Have you found a fix for this problem yet? The exact same problem started happening to me late June into July. I currently us Xfinity and I have had 2 if not 3 techs come out and replace some old wiring and check connections and run tests, but the problem still remains. I have upgraded to Xfinity's XB7 modem. Everything is wired. I have updated pretty much every program I can think of. Saturday night I streamed and didnt have a problem for the first time in a month but I tried Sunday night and the problem came back. I have also switched out all of my ethernet cables for upgraded Cat7 cables.

I want to try and stream to a different platform to see if this has any difference (I stream to twitch currently)
I had another friend that encountered the same problem and switched ISPs and the problem just magically went away for him.
I have not turned off Dynamic Bitrate yet- I am going to try that next, but if anybody else has any suggestions - that would be great!

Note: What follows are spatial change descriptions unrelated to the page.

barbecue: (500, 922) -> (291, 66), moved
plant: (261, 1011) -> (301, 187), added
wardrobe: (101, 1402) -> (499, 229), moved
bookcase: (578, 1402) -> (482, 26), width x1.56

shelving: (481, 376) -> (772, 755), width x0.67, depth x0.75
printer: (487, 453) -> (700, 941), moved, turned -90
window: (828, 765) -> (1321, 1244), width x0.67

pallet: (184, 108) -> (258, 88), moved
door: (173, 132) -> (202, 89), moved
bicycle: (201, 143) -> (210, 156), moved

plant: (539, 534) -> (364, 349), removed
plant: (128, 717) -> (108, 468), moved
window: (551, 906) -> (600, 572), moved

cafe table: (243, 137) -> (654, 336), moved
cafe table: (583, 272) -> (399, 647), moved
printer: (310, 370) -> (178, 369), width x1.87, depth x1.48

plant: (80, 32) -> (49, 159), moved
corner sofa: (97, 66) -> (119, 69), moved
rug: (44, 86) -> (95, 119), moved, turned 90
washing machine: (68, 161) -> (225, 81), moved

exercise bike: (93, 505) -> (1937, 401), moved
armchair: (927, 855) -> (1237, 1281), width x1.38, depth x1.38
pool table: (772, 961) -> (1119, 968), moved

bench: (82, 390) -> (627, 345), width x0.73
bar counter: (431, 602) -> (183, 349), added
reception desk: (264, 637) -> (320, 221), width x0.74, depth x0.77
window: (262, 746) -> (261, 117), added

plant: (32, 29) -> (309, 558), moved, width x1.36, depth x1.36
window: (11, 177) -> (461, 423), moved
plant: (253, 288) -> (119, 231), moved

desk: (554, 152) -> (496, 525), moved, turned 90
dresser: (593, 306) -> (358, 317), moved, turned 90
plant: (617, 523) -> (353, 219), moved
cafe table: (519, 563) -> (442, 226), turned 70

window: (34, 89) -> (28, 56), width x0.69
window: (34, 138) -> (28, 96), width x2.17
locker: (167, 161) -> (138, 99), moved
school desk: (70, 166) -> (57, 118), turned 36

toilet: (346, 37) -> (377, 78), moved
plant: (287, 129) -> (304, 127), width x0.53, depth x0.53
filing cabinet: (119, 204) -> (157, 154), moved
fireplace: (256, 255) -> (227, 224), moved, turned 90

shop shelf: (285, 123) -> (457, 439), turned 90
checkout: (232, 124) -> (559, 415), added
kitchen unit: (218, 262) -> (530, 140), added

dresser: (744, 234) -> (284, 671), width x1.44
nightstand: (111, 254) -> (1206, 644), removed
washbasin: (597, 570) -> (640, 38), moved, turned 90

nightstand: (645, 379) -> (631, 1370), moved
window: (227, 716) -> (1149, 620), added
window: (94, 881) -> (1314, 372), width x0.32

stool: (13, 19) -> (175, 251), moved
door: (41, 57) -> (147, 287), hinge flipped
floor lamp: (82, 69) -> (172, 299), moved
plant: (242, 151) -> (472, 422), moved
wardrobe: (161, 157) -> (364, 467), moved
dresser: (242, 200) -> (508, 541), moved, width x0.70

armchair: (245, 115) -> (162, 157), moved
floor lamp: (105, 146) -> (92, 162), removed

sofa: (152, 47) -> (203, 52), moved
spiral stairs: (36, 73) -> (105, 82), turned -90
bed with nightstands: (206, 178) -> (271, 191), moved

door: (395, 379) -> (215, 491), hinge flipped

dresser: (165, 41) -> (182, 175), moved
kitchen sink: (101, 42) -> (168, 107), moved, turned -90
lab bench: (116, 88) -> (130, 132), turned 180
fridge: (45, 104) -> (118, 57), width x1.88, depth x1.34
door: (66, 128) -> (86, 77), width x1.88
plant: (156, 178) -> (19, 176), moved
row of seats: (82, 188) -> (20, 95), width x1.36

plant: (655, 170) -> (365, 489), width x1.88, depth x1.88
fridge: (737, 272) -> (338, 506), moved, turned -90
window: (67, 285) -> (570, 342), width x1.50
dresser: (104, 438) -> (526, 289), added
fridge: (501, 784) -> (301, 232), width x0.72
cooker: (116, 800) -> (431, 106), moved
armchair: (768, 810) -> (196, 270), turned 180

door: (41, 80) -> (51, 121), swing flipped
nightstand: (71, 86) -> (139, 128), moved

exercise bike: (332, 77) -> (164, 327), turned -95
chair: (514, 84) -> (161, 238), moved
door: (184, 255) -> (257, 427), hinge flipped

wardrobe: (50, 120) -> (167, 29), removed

Also- My internet is 800-900 down / 40-45 up depending on ping


----------



## fitzy925 (Nov 10, 2022)

im having this same issue out of nowhere, i ran this test and i have 0 percent across the board for some reason....but my internet speed iss 400 down 400 up. and my pc specs are well and above whats needed to stream 1080p 60fps, ive thried every solution offered here and nothing has worked. im assuming it has something to do with the twitch servers but i cant be sure i guess but everything on my end is completely fine


----------